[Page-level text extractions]
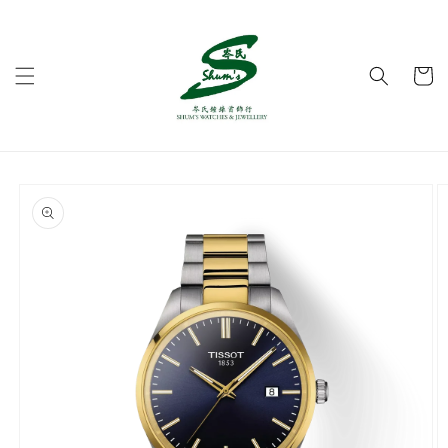
Skip to
content
Cart
Skip to
product
information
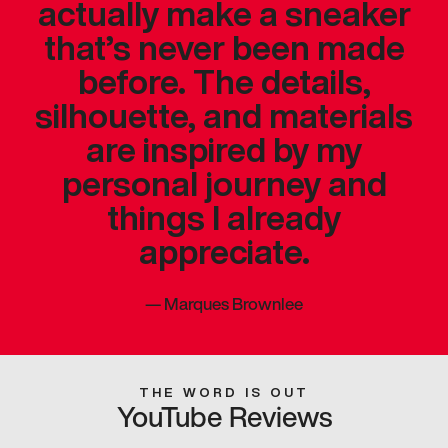
actually make a sneaker
that’s never been made
before. The details,
silhouette, and materials
are inspired by my
personal journey and
things I already
appreciate.
—
Marques Brownlee
THE WORD IS OUT
YouTube Reviews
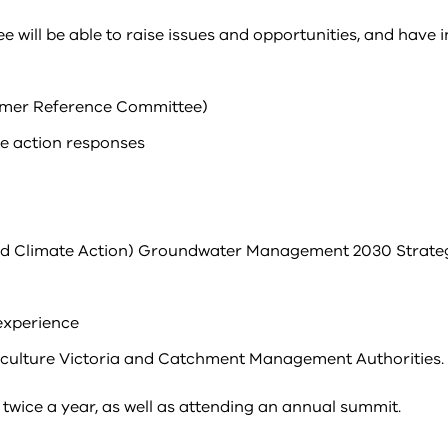
ill be able to raise issues and opportunities, and have 
omer Reference Committee)
e action responses
nd Climate Action) Groundwater Management 2030 Strate
experience
iculture Victoria and Catchment Management Authorities.
twice a year, as well as attending an annual summit.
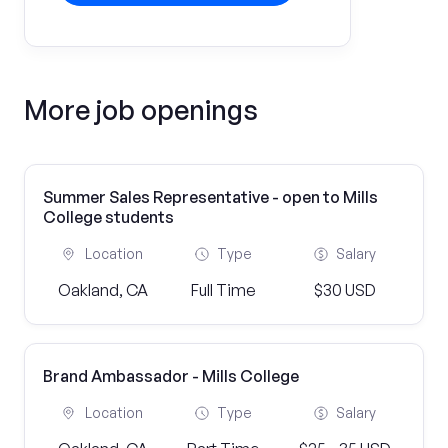
More job openings
Summer Sales Representative - open to Mills
College students
Location
Type
Salary
Oakland, CA
Full Time
$30 USD
Brand Ambassador - Mills College
Location
Type
Salary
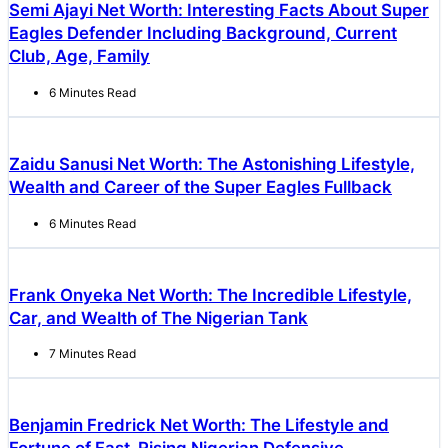
Semi Ajayi Net Worth: Interesting Facts About Super
Eagles Defender Including Background, Current
Club, Age, Family
6 Minutes Read
Zaidu Sanusi Net Worth: The Astonishing Lifestyle,
Wealth and Career of the Super Eagles Fullback
6 Minutes Read
Frank Onyeka Net Worth: The Incredible Lifestyle,
Car, and Wealth of The Nigerian Tank
7 Minutes Read
Benjamin Fredrick Net Worth: The Lifestyle and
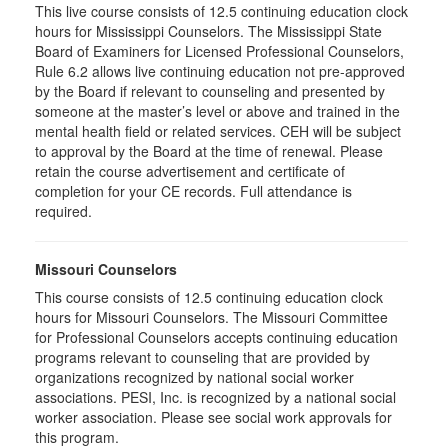
This live course consists of 12.5 continuing education clock
hours for Mississippi Counselors. The Mississippi State
Board of Examiners for Licensed Professional Counselors,
Rule 6.2 allows live continuing education not pre-approved
by the Board if relevant to counseling and presented by
someone at the master’s level or above and trained in the
mental health field or related services. CEH will be subject
to approval by the Board at the time of renewal. Please
retain the course advertisement and certificate of
completion for your CE records. Full attendance is
required.
Missouri Counselors
This course consists of 12.5 continuing education clock
hours for Missouri Counselors. The Missouri Committee
for Professional Counselors accepts continuing education
programs relevant to counseling that are provided by
organizations recognized by national social worker
associations. PESI, Inc. is recognized by a national social
worker association. Please see social work approvals for
this program.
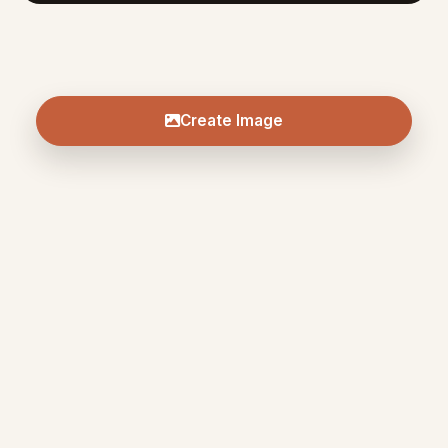
Create Image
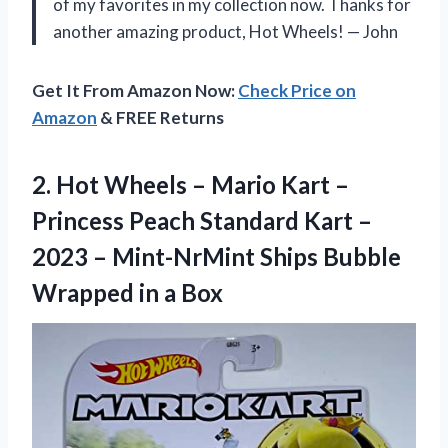
of my favorites in my collection now. Thanks for
another amazing product, Hot Wheels! — John
Get It From Amazon Now:
Check Price on
Amazon
& FREE Returns
2. Hot Wheels – Mario Kart –
Princess Peach Standard Kart –
2023 – Mint-NrMint Ships Bubble
Wrapped in a Box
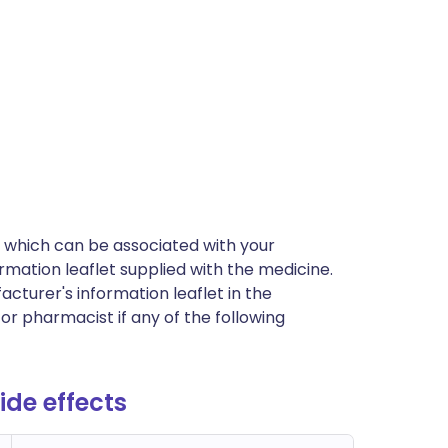
cts which can be associated with your
rmation leaflet supplied with the medicine.
acturer's information leaflet in the
or pharmacist if any of the following
de effects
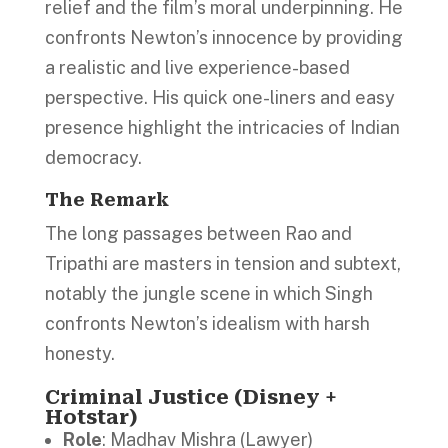
relief and the film’s moral underpinning. He
confronts Newton’s innocence by providing
a realistic and live experience-based
perspective. His quick one-liners and easy
presence highlight the intricacies of Indian
democracy.
The Remark
The long passages between Rao and
Tripathi are masters in tension and subtext,
notably the jungle scene in which Singh
confronts Newton’s idealism with harsh
honesty.
Criminal Justice (Disney +
Hotstar)
Role
: Madhav Mishra (Lawyer)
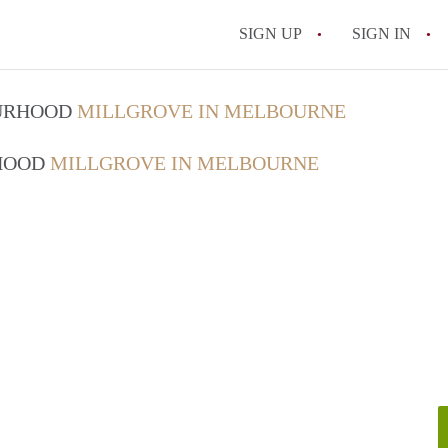
SIGN UP
SIGN IN
OURHOOD
MILLGROVE IN MELBOURNE
RHOOD
MILLGROVE IN MELBOURNE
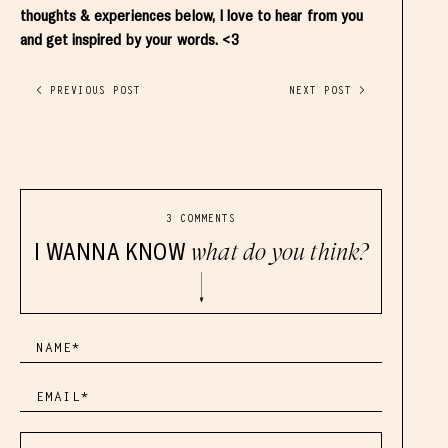
thoughts & experiences below, I love to hear from you
and get inspired by your words. <3
< PREVIOUS POST
NEXT POST >
3 COMMENTS
I WANNA KNOW
what do you think?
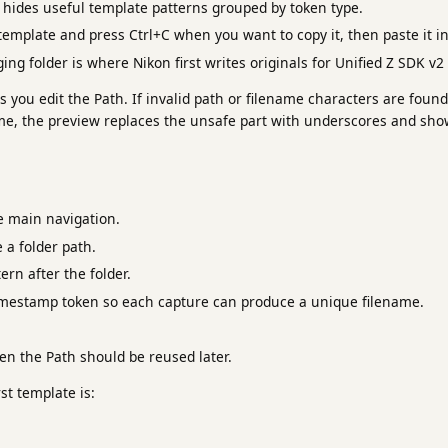
hides useful template patterns grouped by token type.
emplate and press Ctrl+C when you want to copy it, then paste it in
ing folder is where Nikon first writes originals for Unified Z SDK v2
 you edit the Path. If invalid path or filename characters are found,
, the preview replaces the unsafe part with underscores and sho
 main navigation.
e a folder path.
ern after the folder.
imestamp token so each capture can produce a unique filename.
en the Path should be reused later.
rst template is:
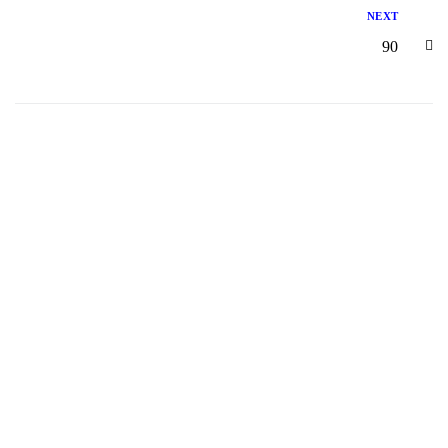
NEXT
90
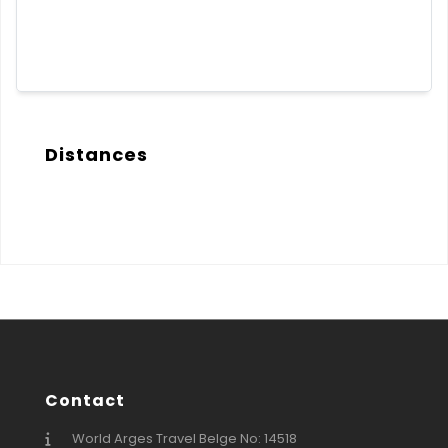
Distances
Contact
World Arges Travel Belge No: 14518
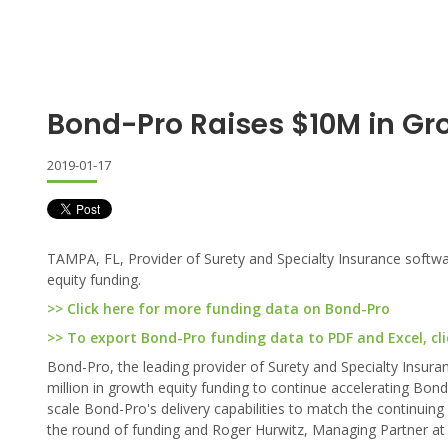
Bond-Pro Raises $10M in Gr
2019-01-17
TAMPA, FL, Provider of Surety and Specialty Insurance softw
equity funding.
>> Click here for more funding data on Bond-Pro
>> To export Bond-Pro funding data to PDF and Excel, cli
Bond-Pro, the leading provider of Surety and Specialty Insur
million in growth equity funding to continue accelerating Bond
scale Bond-Pro's delivery capabilities to match the continuin
the round of funding and Roger Hurwitz, Managing Partner at Vo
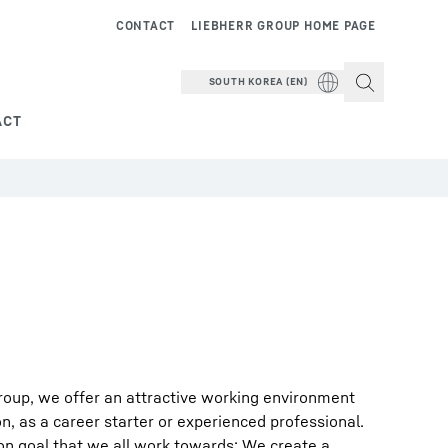
CONTACT
LIEBHERR GROUP HOME PAGE
SOUTH KOREA (EN)
ACT
roup, we offer an attractive working environment
on, as a career starter or experienced professional.
on goal that we all work towards: We create a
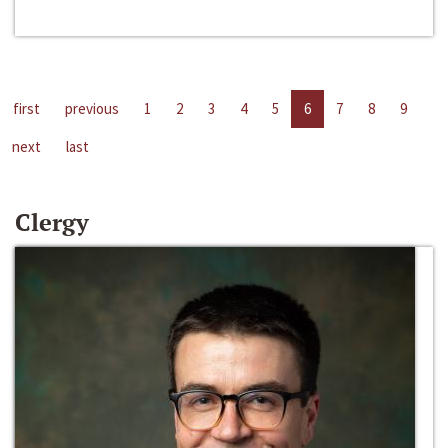
first
previous
1
2
3
4
5
6
7
8
9
next
last
Clergy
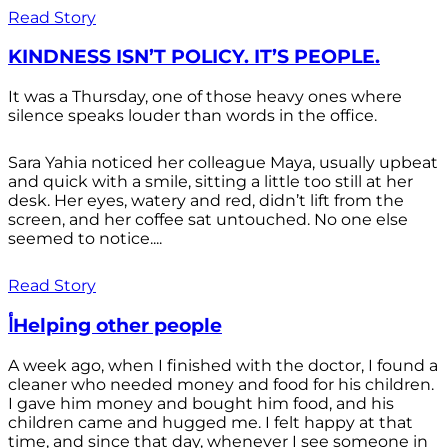
Read Story
KINDNESS ISN’T POLICY. IT’S PEOPLE.
It was a Thursday, one of those heavy ones where
silence speaks louder than words in the office.
Sara Yahia noticed her colleague Maya, usually upbeat
and quick with a smile, sitting a little too still at her
desk. Her eyes, watery and red, didn’t lift from the
screen, and her coffee sat untouched. No one else
seemed to notice....
Read Story
أHelping other people
A week ago, when I finished with the doctor, I found a
cleaner who needed money and food for his children.
I gave him money and bought him food, and his
children came and hugged me. I felt happy at that
time, and since that day, whenever I see someone in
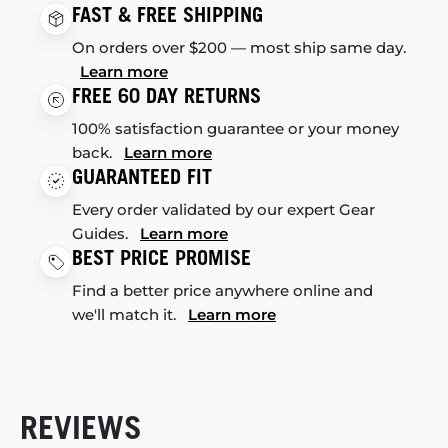
FAST & FREE SHIPPING
On orders over $200 — most ship same day.
Learn more
FREE 60 DAY RETURNS
100% satisfaction guarantee or your money
back.
Learn more
GUARANTEED FIT
Every order validated by our expert Gear
Guides.
Learn more
BEST PRICE PROMISE
Find a better price anywhere online and
we'll match it.
Learn more
REVIEWS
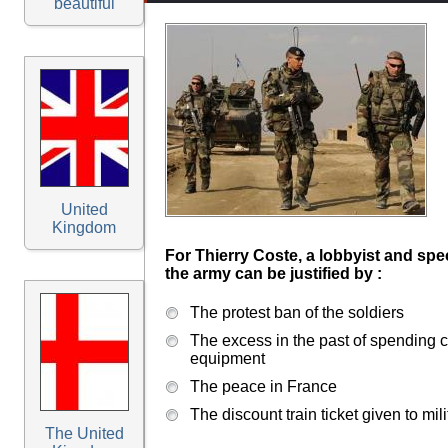
beautiful
United
Kingdom
For Thierry Coste, a lobbyist and spe
the army can be justified by :
The protest ban of the soldiers
The excess in the past of spending c
equipment
The peace in France
The discount train ticket given to mili
The United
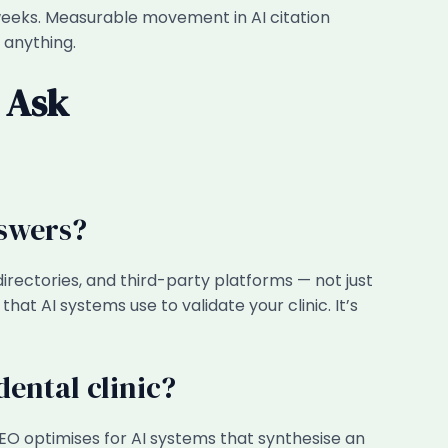
ur weeks. Measurable movement in AI citation
 anything.
 Ask
nswers?
irectories, and third-party platforms — not just
hat AI systems use to validate your clinic. It’s
ental clinic?
AEO optimises for AI systems that synthesise an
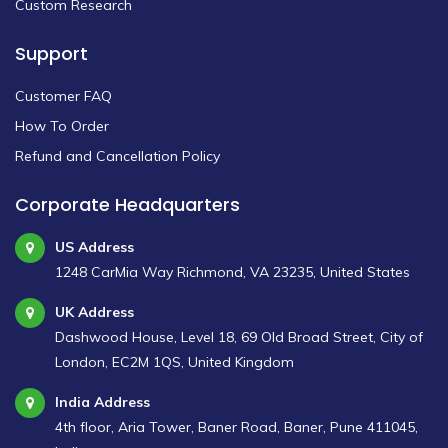
Custom Research
Support
Customer FAQ
How To Order
Refund and Cancellation Policy
Corporate Headquarters
US Address
1248 CarMia Way Richmond, VA 23235, United States
UK Address
Dashwood House, Level 18, 69 Old Broad Street, City of
London, EC2M 1QS, United Kingdom
India Address
4th floor, Aria Tower, Baner Road, Baner, Pune 411045,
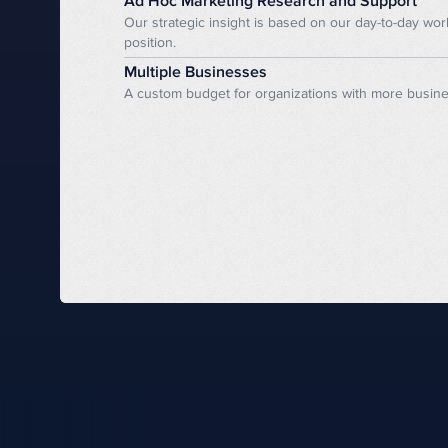
Ad Hoc Marketing Research and Support
Our strategic insight is based on our day-to-day wo
position.
Multiple Businesses
A custom budget for organizations with more business 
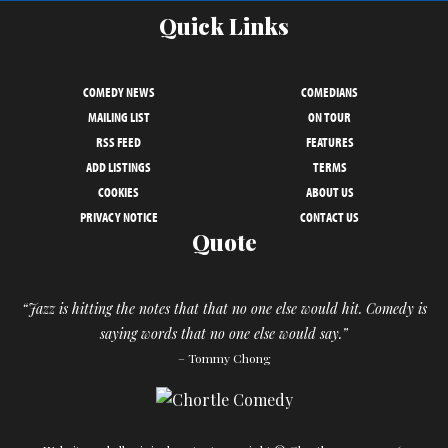
Quick Links
COMEDY NEWS
COMEDIANS
MAILING LIST
ON TOUR
RSS FEED
FEATURES
ADD LISTINGS
TERMS
COOKIES
ABOUT US
PRIVACY NOTICE
CONTACT US
Quote
“Jazz is hitting the notes that that no one else would hit. Comedy is
saying words that no one else would say.”
– Tommy Chong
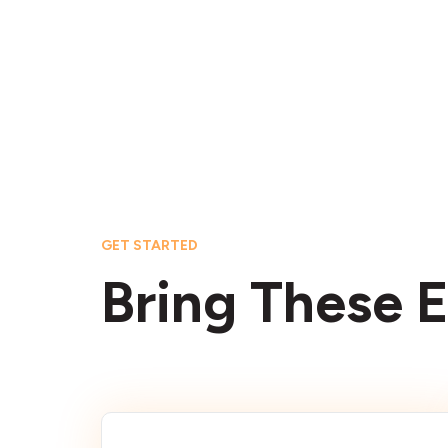
GET STARTED
Bring These E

#### [Problem statement]
Pull out every line of the records above that contains the word "Management".

#### [Output]
nd Climate Action) Groundwater Management 2030 Strate
iculture Victoria and Catchment Management Authorities.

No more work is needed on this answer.